The Harper government is trying to move some of its levers to ensure there is more competition in the wireless industry.
Facing startups like Wind Mobile
and Public Mobile
whose slow growth since launching just over four years ago has barely taken away market share from the biggest incumbents – Bell Mobility, Rogers Communications and Telus Corp. – Industry Minister Christian Paradis
(pictured) this morning announced Ottawa will
--meet startups complaints by expanding the requirements for incumbents to provide roaming to competitors;
--meet startups’ complaints by strengthening the rules requiring incumbents to share space on their cell towers with competitors;
--ensure at least four providers in every region can buy spectrum in the prized 700 MHz spectrum auction, set to start Nov. 19
--review the government’s policy on spectrum licence transfers.
This last is important in light of Rogers Communication’s deal to tie up the spectrum Shaw Communications bought in 2008 when it intended to become a wireless carrier. After looking at the costs of building a network, Shaw decided against it. Earlier this year it struck a deal to sell the spectrum to Rogers – thus denying it to any new entrant – when the ban on incumbents buying spectrum from startups expires in the fall of 2014.
Opposition mounts to Shaw-Rogers deal
By announcing there will be a consultation on the criteria the government needs to set to approve such sales Paradis is essentially freezing the sale of spectrum. Shaw isn't the only carrier that has wireless spectrum it bought in 2008 that is disposable; Quebecor Inc.'s Videotron, a Quebec-based cable company, also has spectrum covering Toronto that it wants to sell that would be attractive to the big three, as well as startups.
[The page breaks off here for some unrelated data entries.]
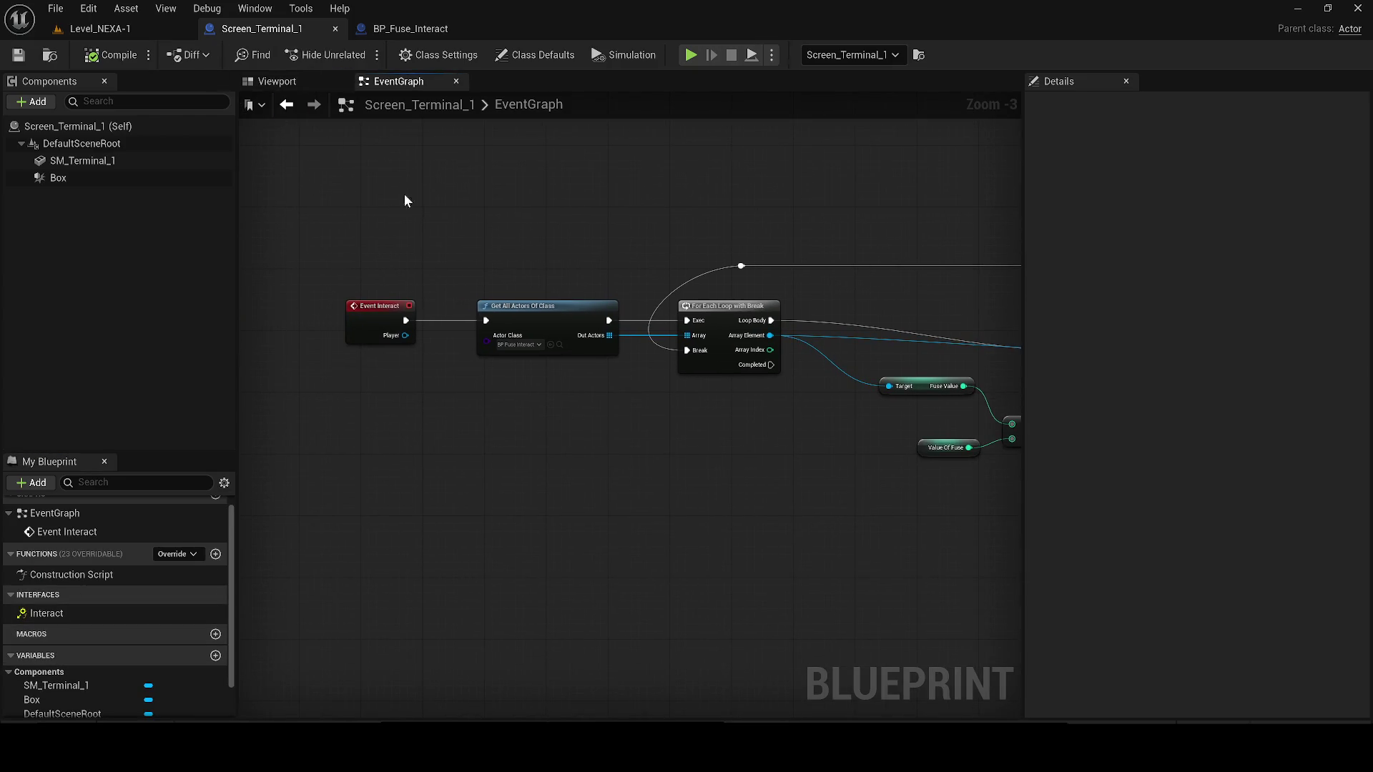
pyautogui.press('ctrl+space')
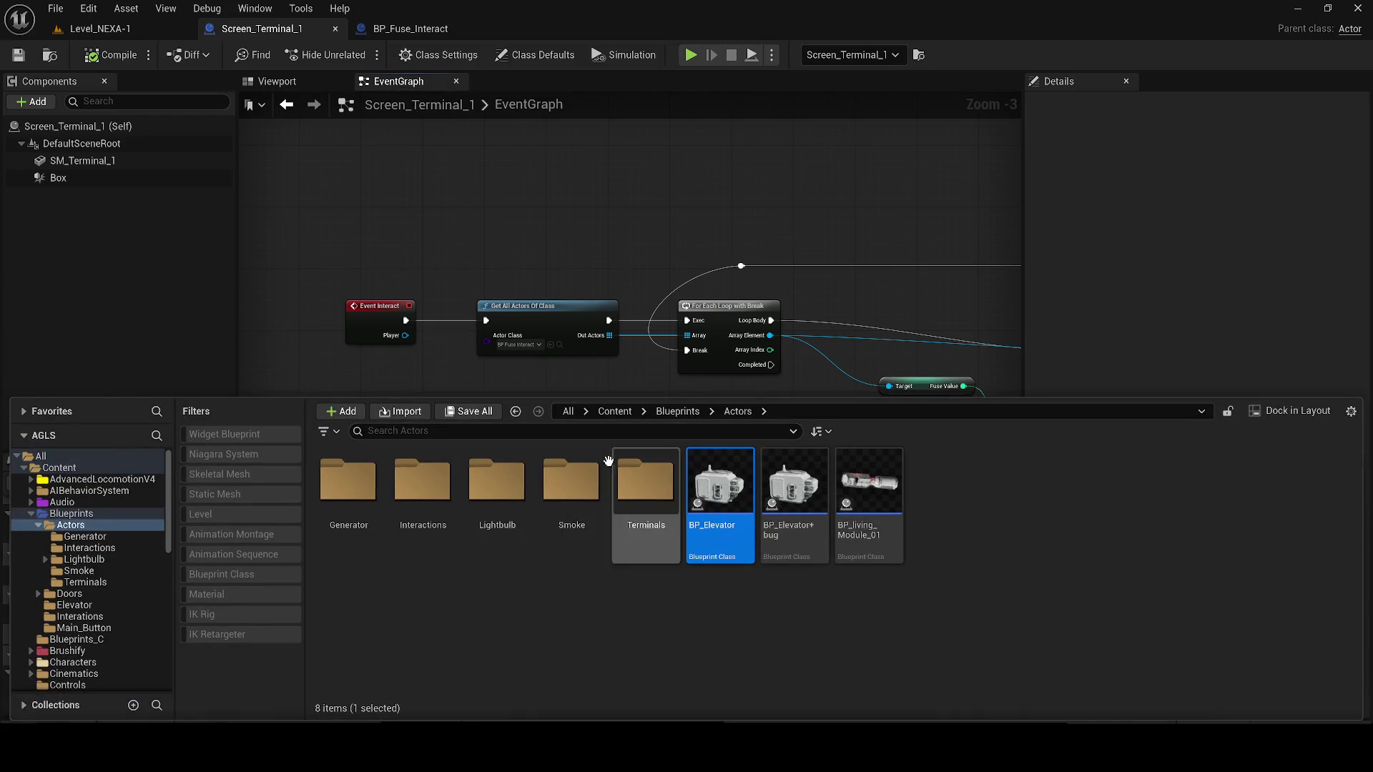
# - Search Content for 'screen' and open the Screen_Generator blueprint's event graph
pyautogui.click(585, 411)
pyautogui.click(621, 429)
pyautogui.write('screen')
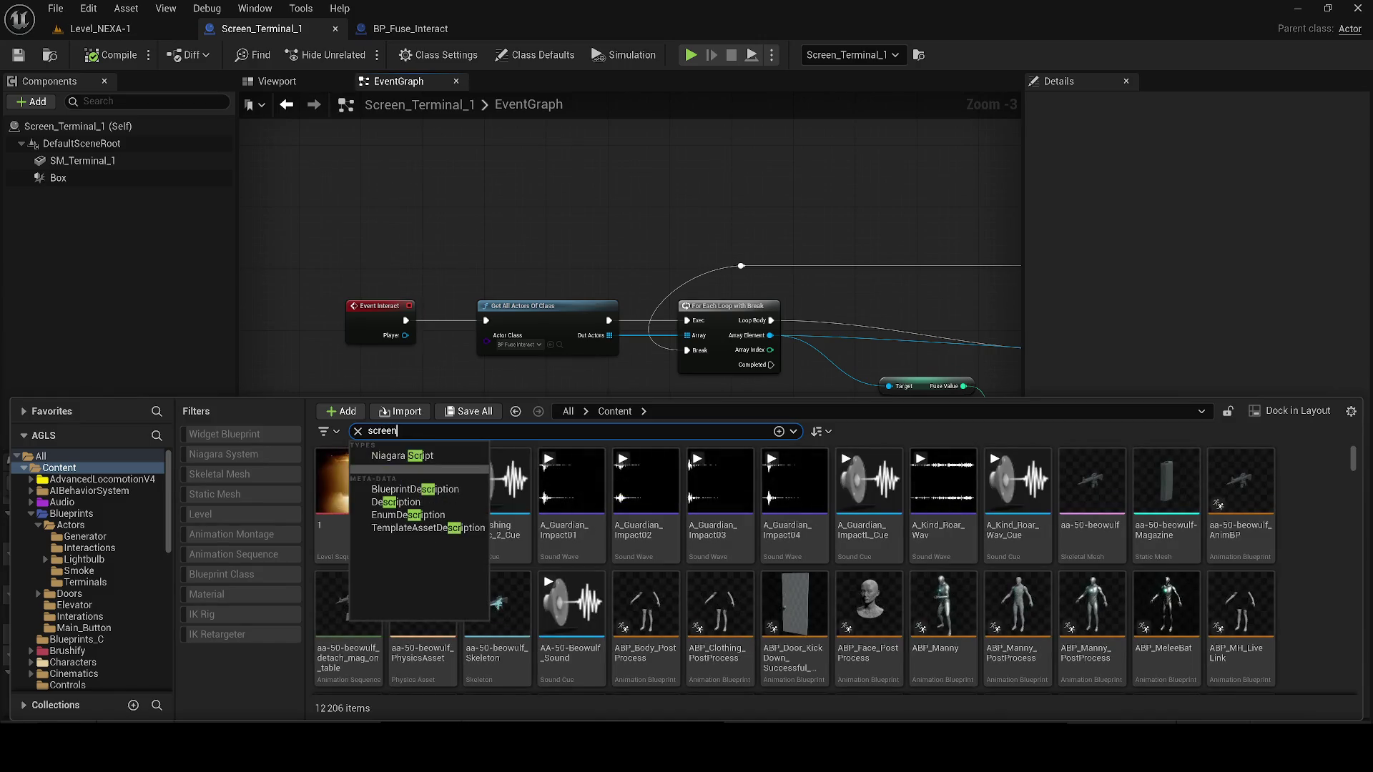
pyautogui.press('Return')
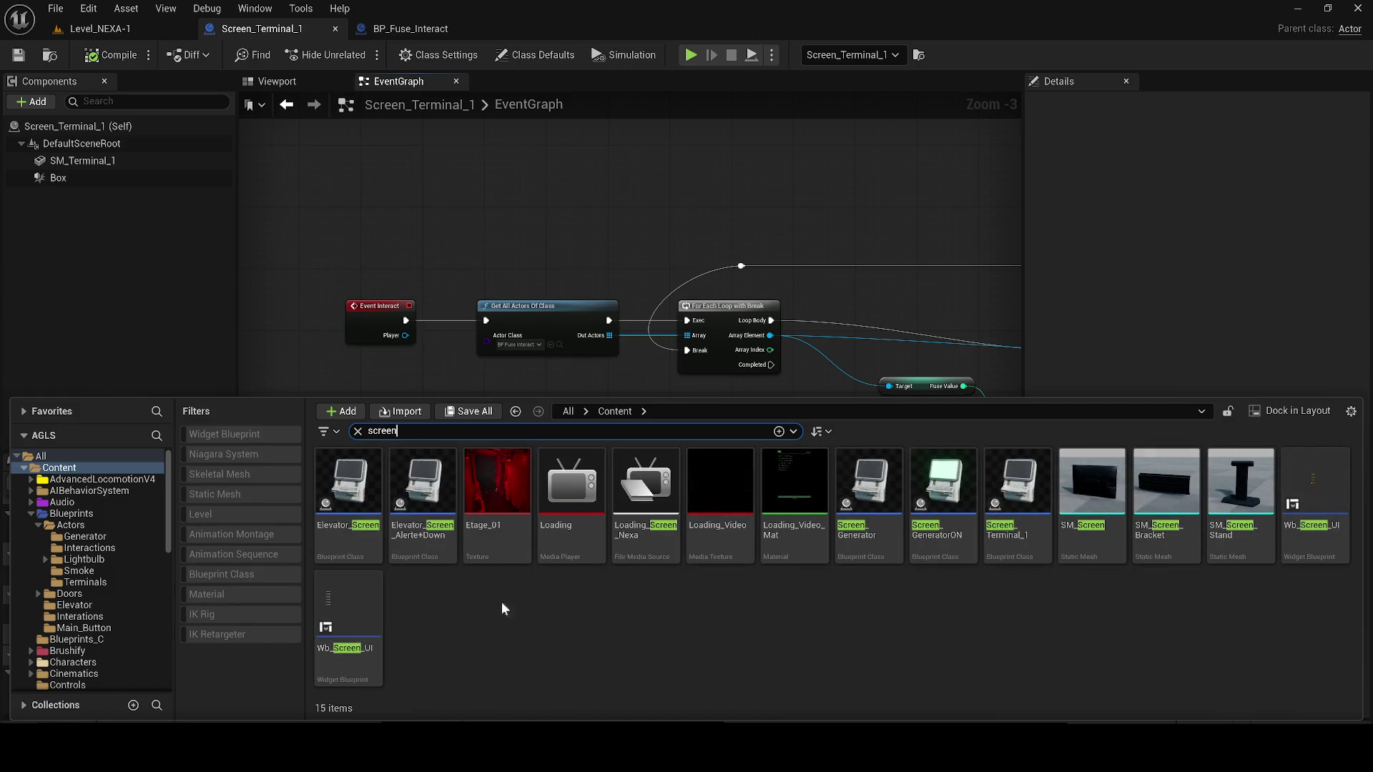
pyautogui.doubleClick(883, 523)
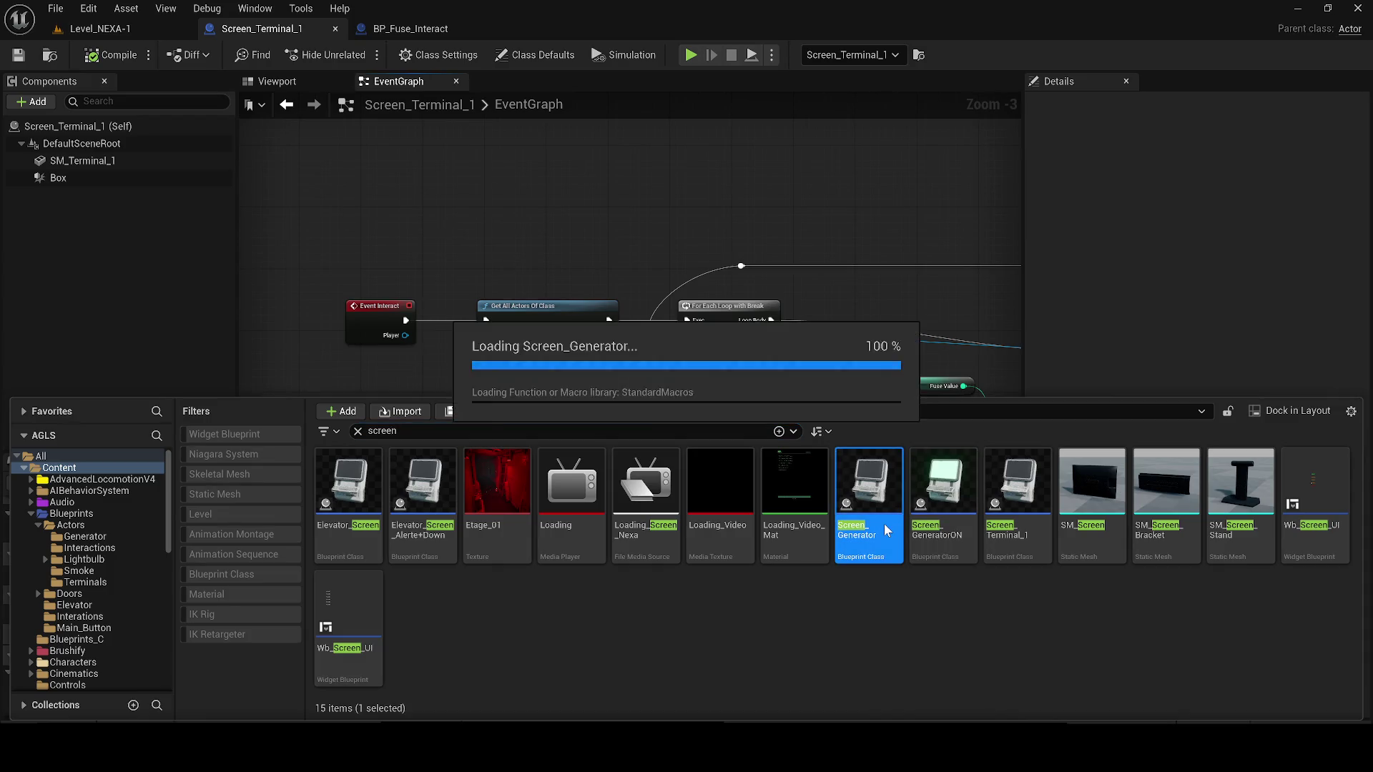
pyautogui.moveTo(47, 485)
pyautogui.mouseDown()
pyautogui.moveTo(280, 95)
pyautogui.moveTo(406, 86)
pyautogui.mouseUp()
pyautogui.scroll(-5, 636, 354)
pyautogui.scroll(2, 429, 326)
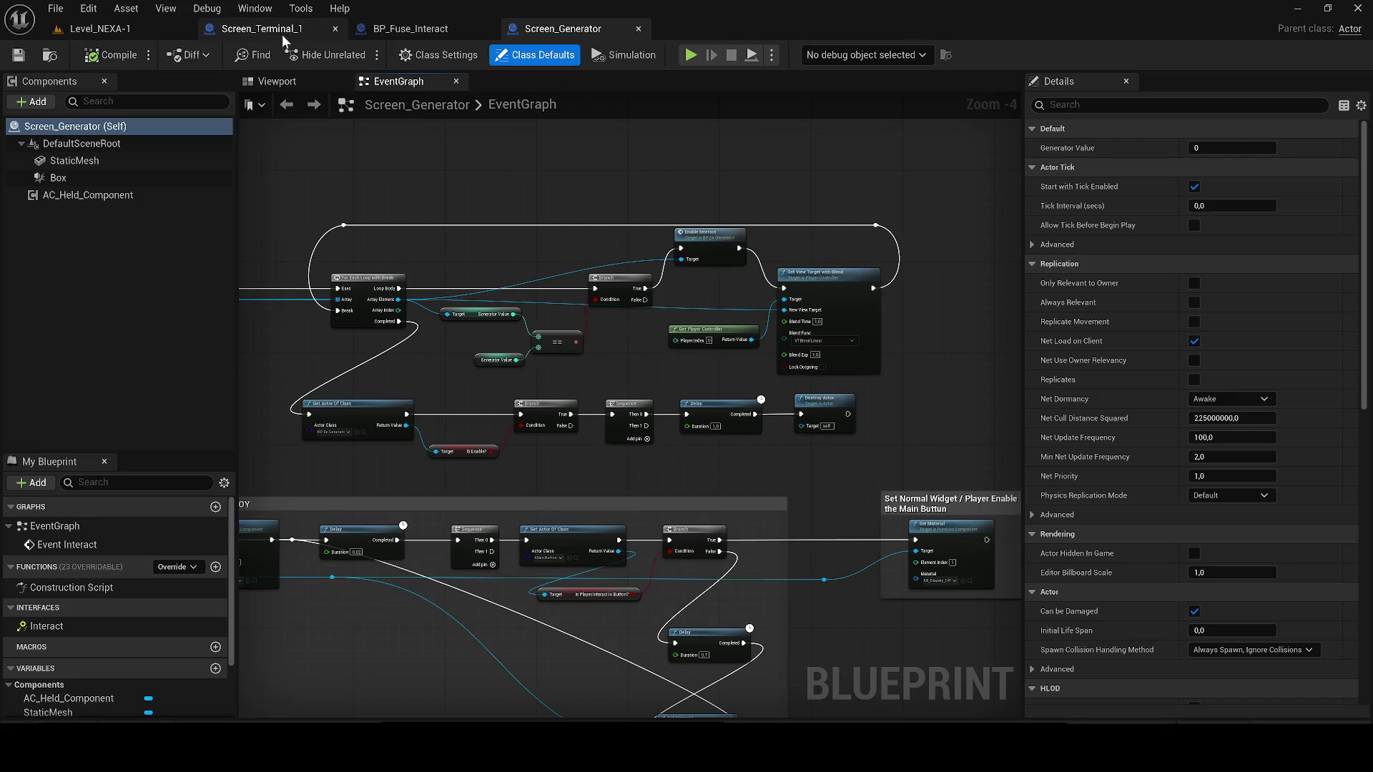
# - Compare the Screen_Terminal_1, BP_Fuse_Interact and Screen_Generator graphs side by side
pyautogui.click(262, 29)
pyautogui.scroll(2, 698, 447)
Paradis told Ottawa reporters a decision on the criteria for approving the sale of spectrum should be ready in May.
In 2008 Ottawa staged an auction with rules tilted towards helping new carriers come to Canada to compete against Bell, Rogers and Telus. The three had about 95 per cent of the wireless market. Wind launched in December, 2009, followed by Mobilicity and Public Mobile in the spring of 2010 and then Videotron. The result of the competition has been lower wireless rates, and measured by that the government's policy has been a success. But the big three still have over 90 per cent of subscribers. And while Wind Mobile has around 600,000 subscribers, the telecom giant that will be its new owner said it is looking at all options, including selling to a competitor.
In a statement Paradis portrayed the government’s moves as a way of putting consumers first in federal telecom policy. “Canadian families work hard for their money, and our government wants them to keep more of it," he said. "Through better use of existing cellphone towers and by taking action to promote at least four wireless providers in every region of the country, our government is making it possible for all Canadians to have access to world-class wireless service they can afford, no matter where they live."